> **EXERCISE OBJECTIVE**
Write the records out again in full, word for word.

> **RECORDS FOR THIS EXERCISE**
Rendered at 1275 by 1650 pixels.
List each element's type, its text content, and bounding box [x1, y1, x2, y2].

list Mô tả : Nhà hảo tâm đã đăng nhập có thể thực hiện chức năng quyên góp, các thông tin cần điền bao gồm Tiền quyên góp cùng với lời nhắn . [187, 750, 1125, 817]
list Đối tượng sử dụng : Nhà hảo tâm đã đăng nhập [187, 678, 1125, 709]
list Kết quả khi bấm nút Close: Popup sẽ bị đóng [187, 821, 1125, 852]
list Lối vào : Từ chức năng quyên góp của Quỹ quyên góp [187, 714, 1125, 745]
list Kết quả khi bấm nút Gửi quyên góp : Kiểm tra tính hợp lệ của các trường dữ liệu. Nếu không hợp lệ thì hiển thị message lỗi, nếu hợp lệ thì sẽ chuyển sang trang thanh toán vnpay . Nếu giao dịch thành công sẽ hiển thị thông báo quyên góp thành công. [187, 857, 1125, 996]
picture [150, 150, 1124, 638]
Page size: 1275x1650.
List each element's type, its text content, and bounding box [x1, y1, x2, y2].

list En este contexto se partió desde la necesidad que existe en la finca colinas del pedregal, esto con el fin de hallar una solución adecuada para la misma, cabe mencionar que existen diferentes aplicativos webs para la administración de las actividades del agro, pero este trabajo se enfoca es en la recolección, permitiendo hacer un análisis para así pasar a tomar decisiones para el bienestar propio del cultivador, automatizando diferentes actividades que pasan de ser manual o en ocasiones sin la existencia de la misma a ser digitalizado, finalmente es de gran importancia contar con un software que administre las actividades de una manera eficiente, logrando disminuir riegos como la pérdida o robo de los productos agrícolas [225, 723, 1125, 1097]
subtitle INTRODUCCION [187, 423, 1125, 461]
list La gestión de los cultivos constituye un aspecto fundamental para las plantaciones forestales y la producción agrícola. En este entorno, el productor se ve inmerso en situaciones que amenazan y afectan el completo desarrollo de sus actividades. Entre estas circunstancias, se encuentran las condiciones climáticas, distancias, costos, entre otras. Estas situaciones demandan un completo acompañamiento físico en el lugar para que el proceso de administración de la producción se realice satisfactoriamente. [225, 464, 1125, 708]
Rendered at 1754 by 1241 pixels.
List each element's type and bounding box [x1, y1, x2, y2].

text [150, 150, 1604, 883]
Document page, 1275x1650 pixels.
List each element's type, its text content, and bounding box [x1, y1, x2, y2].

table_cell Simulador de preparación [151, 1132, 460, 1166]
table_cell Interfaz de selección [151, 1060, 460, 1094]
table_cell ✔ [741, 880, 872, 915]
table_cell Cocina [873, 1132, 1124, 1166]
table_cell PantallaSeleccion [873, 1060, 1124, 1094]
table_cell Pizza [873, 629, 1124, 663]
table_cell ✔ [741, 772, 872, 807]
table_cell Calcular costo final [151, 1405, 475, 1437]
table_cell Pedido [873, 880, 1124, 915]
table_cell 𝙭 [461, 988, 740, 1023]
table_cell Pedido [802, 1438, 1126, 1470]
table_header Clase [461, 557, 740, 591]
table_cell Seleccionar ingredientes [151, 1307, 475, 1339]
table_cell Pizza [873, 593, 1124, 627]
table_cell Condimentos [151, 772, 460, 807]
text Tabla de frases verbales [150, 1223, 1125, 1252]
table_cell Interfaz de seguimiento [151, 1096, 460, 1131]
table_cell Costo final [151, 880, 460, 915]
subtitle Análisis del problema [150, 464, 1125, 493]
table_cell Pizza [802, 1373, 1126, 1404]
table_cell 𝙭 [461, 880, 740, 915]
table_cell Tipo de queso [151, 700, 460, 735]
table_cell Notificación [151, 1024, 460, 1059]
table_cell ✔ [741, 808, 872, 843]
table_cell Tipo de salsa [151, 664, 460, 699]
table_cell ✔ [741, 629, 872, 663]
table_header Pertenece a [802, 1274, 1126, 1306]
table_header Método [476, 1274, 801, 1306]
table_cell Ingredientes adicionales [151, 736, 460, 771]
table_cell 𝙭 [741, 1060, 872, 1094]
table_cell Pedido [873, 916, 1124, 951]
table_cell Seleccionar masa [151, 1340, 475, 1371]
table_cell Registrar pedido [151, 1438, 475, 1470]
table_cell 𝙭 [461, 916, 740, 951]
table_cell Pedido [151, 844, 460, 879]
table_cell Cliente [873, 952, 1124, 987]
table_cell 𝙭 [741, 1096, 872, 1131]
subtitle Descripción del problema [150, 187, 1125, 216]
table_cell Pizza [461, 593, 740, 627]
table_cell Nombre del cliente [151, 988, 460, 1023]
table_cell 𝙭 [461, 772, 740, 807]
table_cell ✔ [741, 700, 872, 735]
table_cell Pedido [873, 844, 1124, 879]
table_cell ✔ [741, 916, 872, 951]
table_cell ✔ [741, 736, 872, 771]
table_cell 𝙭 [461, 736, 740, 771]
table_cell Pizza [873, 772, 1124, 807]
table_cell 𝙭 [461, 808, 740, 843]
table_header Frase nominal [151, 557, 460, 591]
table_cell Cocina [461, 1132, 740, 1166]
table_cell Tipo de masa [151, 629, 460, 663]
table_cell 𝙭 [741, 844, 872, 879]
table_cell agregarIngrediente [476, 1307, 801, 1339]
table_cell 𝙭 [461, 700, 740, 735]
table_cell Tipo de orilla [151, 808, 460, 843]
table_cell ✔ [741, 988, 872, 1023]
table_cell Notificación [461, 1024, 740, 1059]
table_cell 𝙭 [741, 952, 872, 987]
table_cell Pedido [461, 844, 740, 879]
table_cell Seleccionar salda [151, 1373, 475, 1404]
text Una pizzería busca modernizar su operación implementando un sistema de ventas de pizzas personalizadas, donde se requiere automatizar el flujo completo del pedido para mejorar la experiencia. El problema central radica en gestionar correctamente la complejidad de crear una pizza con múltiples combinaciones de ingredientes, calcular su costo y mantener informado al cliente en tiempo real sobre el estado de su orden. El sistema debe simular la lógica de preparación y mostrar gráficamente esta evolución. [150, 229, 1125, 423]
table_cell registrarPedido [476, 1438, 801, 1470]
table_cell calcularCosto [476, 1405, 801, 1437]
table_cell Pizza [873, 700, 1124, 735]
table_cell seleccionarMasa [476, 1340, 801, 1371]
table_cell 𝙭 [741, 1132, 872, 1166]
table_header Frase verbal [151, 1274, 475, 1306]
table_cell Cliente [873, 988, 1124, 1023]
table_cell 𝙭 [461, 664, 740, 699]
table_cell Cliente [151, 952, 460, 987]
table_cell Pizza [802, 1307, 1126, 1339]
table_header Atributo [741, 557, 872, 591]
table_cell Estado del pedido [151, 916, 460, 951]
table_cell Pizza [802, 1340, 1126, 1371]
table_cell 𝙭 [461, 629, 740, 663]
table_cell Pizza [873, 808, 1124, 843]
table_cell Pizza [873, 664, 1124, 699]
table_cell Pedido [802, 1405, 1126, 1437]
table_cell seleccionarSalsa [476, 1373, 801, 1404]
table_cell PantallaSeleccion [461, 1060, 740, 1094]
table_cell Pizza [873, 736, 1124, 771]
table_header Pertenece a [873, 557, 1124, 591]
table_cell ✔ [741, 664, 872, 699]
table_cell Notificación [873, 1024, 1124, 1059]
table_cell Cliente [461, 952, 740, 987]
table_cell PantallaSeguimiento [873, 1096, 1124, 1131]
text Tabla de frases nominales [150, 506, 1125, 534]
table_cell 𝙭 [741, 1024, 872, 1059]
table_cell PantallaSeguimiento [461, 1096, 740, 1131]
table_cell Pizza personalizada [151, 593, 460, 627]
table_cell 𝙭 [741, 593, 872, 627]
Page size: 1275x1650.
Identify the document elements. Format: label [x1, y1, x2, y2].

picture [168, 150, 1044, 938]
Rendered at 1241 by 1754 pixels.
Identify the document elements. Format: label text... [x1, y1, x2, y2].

> **WORKED SOLUTION**
Rendered at 1275 by 1650 pixels.
List each element's type, its text content, and bounding box [x1, y1, x2, y2].

list Mô tả : Nhà hảo tâm đã đăng nhập có thể thực hiện chức năng quyên góp, các thông tin cần điền bao gồm Tiền quyên góp cùng với lời nhắn . [187, 750, 1125, 817]
list Đối tượng sử dụng : Nhà hảo tâm đã đăng nhập [187, 678, 1125, 709]
list Kết quả khi bấm nút Close: Popup sẽ bị đóng [187, 821, 1125, 852]
list Lối vào : Từ chức năng quyên góp của Quỹ quyên góp [187, 714, 1125, 745]
list Kết quả khi bấm nút Gửi quyên góp : Kiểm tra tính hợp lệ của các trường dữ liệu. Nếu không hợp lệ thì hiển thị message lỗi, nếu hợp lệ thì sẽ chuyển sang trang thanh toán vnpay . Nếu giao dịch thành công sẽ hiển thị thông báo quyên góp thành công. [187, 857, 1125, 996]
picture [150, 150, 1124, 638]
Page size: 1275x1650.
List each element's type, its text content, and bounding box [x1, y1, x2, y2].

list En este contexto se partió desde la necesidad que existe en la finca colinas del pedregal, esto con el fin de hallar una solución adecuada para la misma, cabe mencionar que existen diferentes aplicativos webs para la administración de las actividades del agro, pero este trabajo se enfoca es en la recolección, permitiendo hacer un análisis para así pasar a tomar decisiones para el bienestar propio del cultivador, automatizando diferentes actividades que pasan de ser manual o en ocasiones sin la existencia de la misma a ser digitalizado, finalmente es de gran importancia contar con un software que administre las actividades de una manera eficiente, logrando disminuir riegos como la pérdida o robo de los productos agrícolas [225, 723, 1125, 1097]
subtitle INTRODUCCION [187, 423, 1125, 461]
list La gestión de los cultivos constituye un aspecto fundamental para las plantaciones forestales y la producción agrícola. En este entorno, el productor se ve inmerso en situaciones que amenazan y afectan el completo desarrollo de sus actividades. Entre estas circunstancias, se encuentran las condiciones climáticas, distancias, costos, entre otras. Estas situaciones demandan un completo acompañamiento físico en el lugar para que el proceso de administración de la producción se realice satisfactoriamente. [225, 464, 1125, 708]
Rendered at 1754 by 1241 pixels.
List each element's type and bounding box [x1, y1, x2, y2].

text [150, 150, 1604, 883]
Document page, 1275x1650 pixels.
List each element's type, its text content, and bounding box [x1, y1, x2, y2].

table_cell Simulador de preparación [151, 1132, 460, 1166]
table_cell Interfaz de selección [151, 1060, 460, 1094]
table_cell ✔ [741, 880, 872, 915]
table_cell Cocina [873, 1132, 1124, 1166]
table_cell PantallaSeleccion [873, 1060, 1124, 1094]
table_cell Pizza [873, 629, 1124, 663]
table_cell ✔ [741, 772, 872, 807]
table_cell Calcular costo final [151, 1405, 475, 1437]
table_cell Pedido [873, 880, 1124, 915]
table_cell 𝙭 [461, 988, 740, 1023]
table_cell Pedido [802, 1438, 1126, 1470]
table_header Clase [461, 557, 740, 591]
table_cell Seleccionar ingredientes [151, 1307, 475, 1339]
table_cell Pizza [873, 593, 1124, 627]
table_cell Condimentos [151, 772, 460, 807]
text Tabla de frases verbales [150, 1223, 1125, 1252]
table_cell Interfaz de seguimiento [151, 1096, 460, 1131]
table_cell Costo final [151, 880, 460, 915]
subtitle Análisis del problema [150, 464, 1125, 493]
table_cell Pizza [802, 1373, 1126, 1404]
table_cell 𝙭 [461, 880, 740, 915]
table_cell Tipo de queso [151, 700, 460, 735]
table_cell Notificación [151, 1024, 460, 1059]
table_cell ✔ [741, 808, 872, 843]
table_cell Tipo de salsa [151, 664, 460, 699]
table_cell ✔ [741, 629, 872, 663]
table_header Pertenece a [802, 1274, 1126, 1306]
table_header Método [476, 1274, 801, 1306]
table_cell Ingredientes adicionales [151, 736, 460, 771]
table_cell 𝙭 [741, 1060, 872, 1094]
table_cell Pedido [873, 916, 1124, 951]
table_cell Seleccionar masa [151, 1340, 475, 1371]
table_cell Registrar pedido [151, 1438, 475, 1470]
table_cell 𝙭 [461, 916, 740, 951]
table_cell Pedido [151, 844, 460, 879]
table_cell Cliente [873, 952, 1124, 987]
table_cell 𝙭 [741, 1096, 872, 1131]
subtitle Descripción del problema [150, 187, 1125, 216]
table_cell Pizza [461, 593, 740, 627]
table_cell Nombre del cliente [151, 988, 460, 1023]
table_cell 𝙭 [461, 772, 740, 807]
table_cell ✔ [741, 700, 872, 735]
table_cell Pedido [873, 844, 1124, 879]
table_cell ✔ [741, 916, 872, 951]
table_cell ✔ [741, 736, 872, 771]
table_cell 𝙭 [461, 736, 740, 771]
table_cell Pizza [873, 772, 1124, 807]
table_cell 𝙭 [461, 808, 740, 843]
table_header Frase nominal [151, 557, 460, 591]
table_cell Cocina [461, 1132, 740, 1166]
table_cell Tipo de masa [151, 629, 460, 663]
table_cell 𝙭 [741, 844, 872, 879]
table_cell agregarIngrediente [476, 1307, 801, 1339]
table_cell 𝙭 [461, 700, 740, 735]
table_cell Tipo de orilla [151, 808, 460, 843]
table_cell ✔ [741, 988, 872, 1023]
table_cell Notificación [461, 1024, 740, 1059]
table_cell 𝙭 [741, 952, 872, 987]
table_cell Pedido [461, 844, 740, 879]
table_cell Seleccionar salda [151, 1373, 475, 1404]
text Una pizzería busca modernizar su operación implementando un sistema de ventas de pizzas personalizadas, donde se requiere automatizar el flujo completo del pedido para mejorar la experiencia. El problema central radica en gestionar correctamente la complejidad de crear una pizza con múltiples combinaciones de ingredientes, calcular su costo y mantener informado al cliente en tiempo real sobre el estado de su orden. El sistema debe simular la lógica de preparación y mostrar gráficamente esta evolución. [150, 229, 1125, 423]
table_cell registrarPedido [476, 1438, 801, 1470]
table_cell calcularCosto [476, 1405, 801, 1437]
table_cell Pizza [873, 700, 1124, 735]
table_cell seleccionarMasa [476, 1340, 801, 1371]
table_cell 𝙭 [741, 1132, 872, 1166]
table_header Frase verbal [151, 1274, 475, 1306]
table_cell Cliente [873, 988, 1124, 1023]
table_cell 𝙭 [461, 664, 740, 699]
table_cell Cliente [151, 952, 460, 987]
table_cell Pizza [802, 1307, 1126, 1339]
table_header Atributo [741, 557, 872, 591]
table_cell Estado del pedido [151, 916, 460, 951]
table_cell Pizza [802, 1340, 1126, 1371]
table_cell 𝙭 [461, 629, 740, 663]
table_cell Pizza [873, 808, 1124, 843]
table_cell Pizza [873, 664, 1124, 699]
table_cell Pedido [802, 1405, 1126, 1437]
table_cell seleccionarSalsa [476, 1373, 801, 1404]
table_cell PantallaSeleccion [461, 1060, 740, 1094]
table_cell Pizza [873, 736, 1124, 771]
table_header Pertenece a [873, 557, 1124, 591]
table_cell ✔ [741, 664, 872, 699]
table_cell Notificación [873, 1024, 1124, 1059]
table_cell Cliente [461, 952, 740, 987]
table_cell PantallaSeguimiento [873, 1096, 1124, 1131]
text Tabla de frases nominales [150, 506, 1125, 534]
table_cell 𝙭 [741, 1024, 872, 1059]
table_cell PantallaSeguimiento [461, 1096, 740, 1131]
table_cell Pizza personalizada [151, 593, 460, 627]
table_cell 𝙭 [741, 593, 872, 627]
Page size: 1275x1650.
Identify the document elements. Format: label [x1, y1, x2, y2].

picture [168, 150, 1044, 938]
Rendered at 1241 by 1754 pixels.
Identify the document elements. Format: label text... [x1, y1, x2, y2].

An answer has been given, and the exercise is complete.